[Text]
Content starts

There are episodes of ethnic violence in the Old Testament, which were common throughout the ancient world and make any modern person rightly squeamish. But it doesn’t stay this way. Even though God’s promises of blessing and salvation were first made to the Jews, many non-Jewish people were welcomed into them — think Moses’ wife Zipporah, or Rahab or Ruth.

Indeed, the lesson behind the book of Jonah is not just that a Gentile city repented, but that Israel’s often-neglected calling was to be a “light to the Gentiles” — people just like the Ninevites.

Sadly, prejudices remained in place for the Jews, and hundreds of years later, Jesus found himself pushing up against these taboos when he challenged ethnic barriers. His encounter with the woman at the well in Samaria and his parable of the Good Samaritan are well-known examples of this.

Content ends

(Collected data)
Content starts

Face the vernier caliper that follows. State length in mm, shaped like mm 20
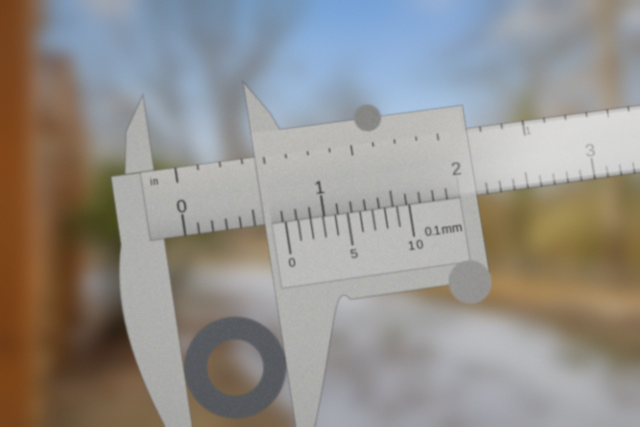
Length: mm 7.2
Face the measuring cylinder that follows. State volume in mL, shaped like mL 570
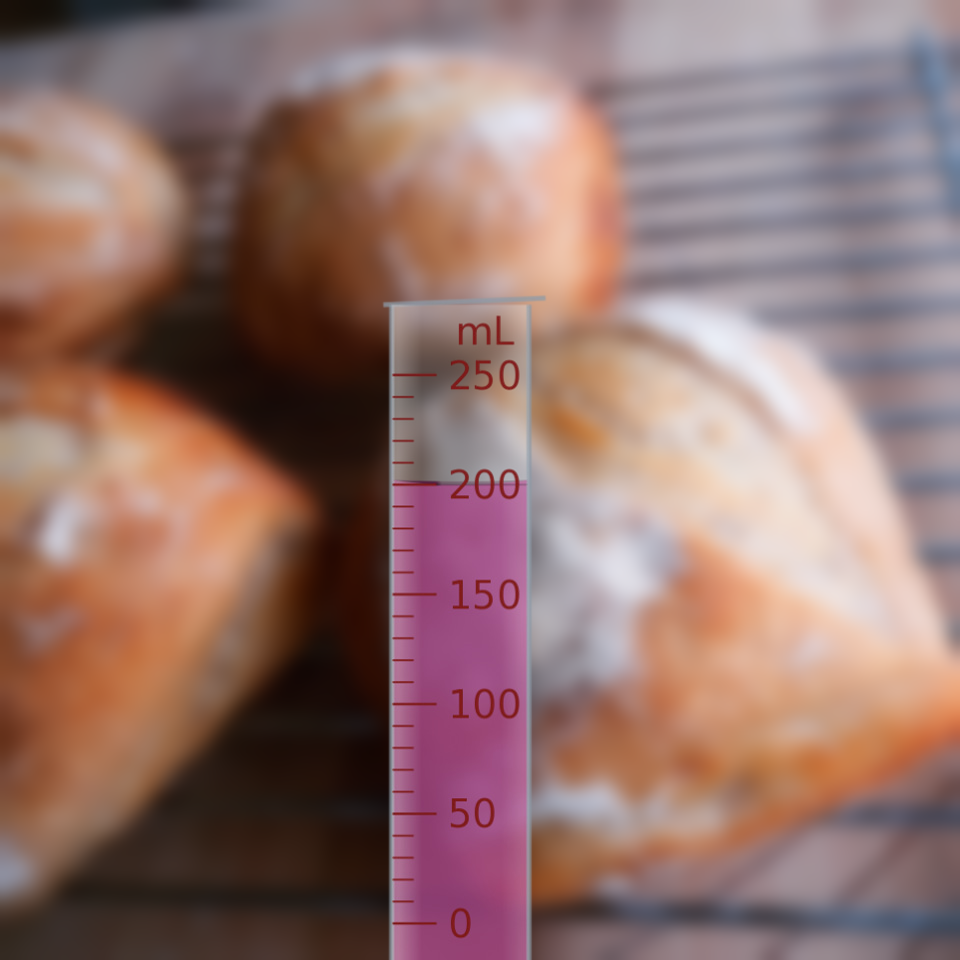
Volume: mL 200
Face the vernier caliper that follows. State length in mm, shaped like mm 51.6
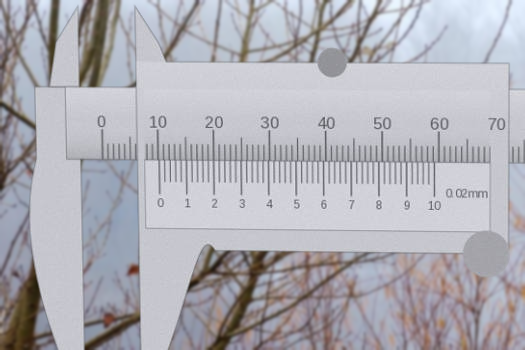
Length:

Content ends

[Task instructions]
**a)** In the text on ethnic barriers in the Bible, why did Jesus find himself pushing up against taboos?
**b)** Write what follows the last sentence of the text on ethnic barriers in the Bible.

[Answer section]
**a)** Prejudices had stayed in place among the Jews hundreds of years after the Old Testament events, and Jesus challenged ethnic barriers. His meeting with the woman at the well in Samaria and his parable of the Good Samaritan are given as examples.

**b)**
Jesus’ final command—popularly known as “the Great Commission” — was for His followers to go and make disciples of all nations, or ethnos in the Greek.

The early church obeyed, spreading out across the Roman Empire and taking the good news to people of any background that would hear it. Later, in writing to the Galatians, the apostle Paul had to confront lingering prejudice by affirming that:

“There is no longer Jew or Gentile, slave or free, male and female. For you are all one in Christ Jesus.”

There are many other affirmations of ethnic equality in the Bible, but consider two more. The first is in Acts 17:26, where Paul is explaining the Gospel to the people of Athens. He tells them that,

“From one man [God] created all the nations throughout the whole earth. He decided beforehand when they should rise and fall, and He determined their boundaries.”

Finally, in Revelation 7:9, we get a glimpse of what Heaven will look like. In the words of John,

“I saw a vast crowd, too great to count, from every nation and tribe and people and language, standing in front of the throne and before the Lamb.”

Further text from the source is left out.